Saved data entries
......

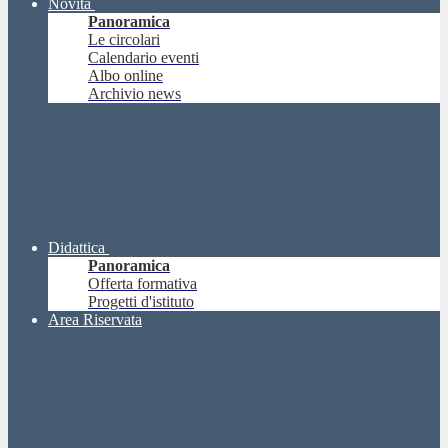
Novità
Panoramica
Le circolari
Calendario eventi
Albo online
Archivio news
Didattica
Panoramica
Offerta formativa
Progetti d'istituto
Area Riservata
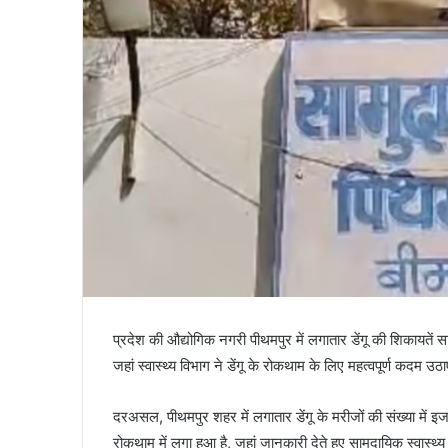
प्रदेश की औद्योगिक नगरी पीथमपुर में लगातार डेंगू की शिकायतें 
जहां स्वास्थ्य विभाग ने डेंगू के रोकथाम के लिए महत्वपूर्ण कदम उठा
दरअसल, पीथमपुर शहर में लगातार डेंगू के मरीजों की संख्या में इ
रोकथाम में लगा हुआ है, जहां जानकारी देते हुए सामुदायिक स्वास्थ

......

→ YOUR OBJECTIVE:
Return the lines from the one containing "प्रदेश की औद्योगिक" through the last line of the items, copied word for word.

→ ANSWER TO THE EXERCISE:
प्रदेश की औद्योगिक नगरी पीथमपुर में लगातार डेंगू की शिकायतें 
जहां स्वास्थ्य विभाग ने डेंगू के रोकथाम के लिए महत्वपूर्ण कदम उठा
दरअसल, पीथमपुर शहर में लगातार डेंगू के मरीजों की संख्या में इ
रोकथाम में लगा हुआ है, जहां जानकारी देते हुए सामुदायिक स्वास्थ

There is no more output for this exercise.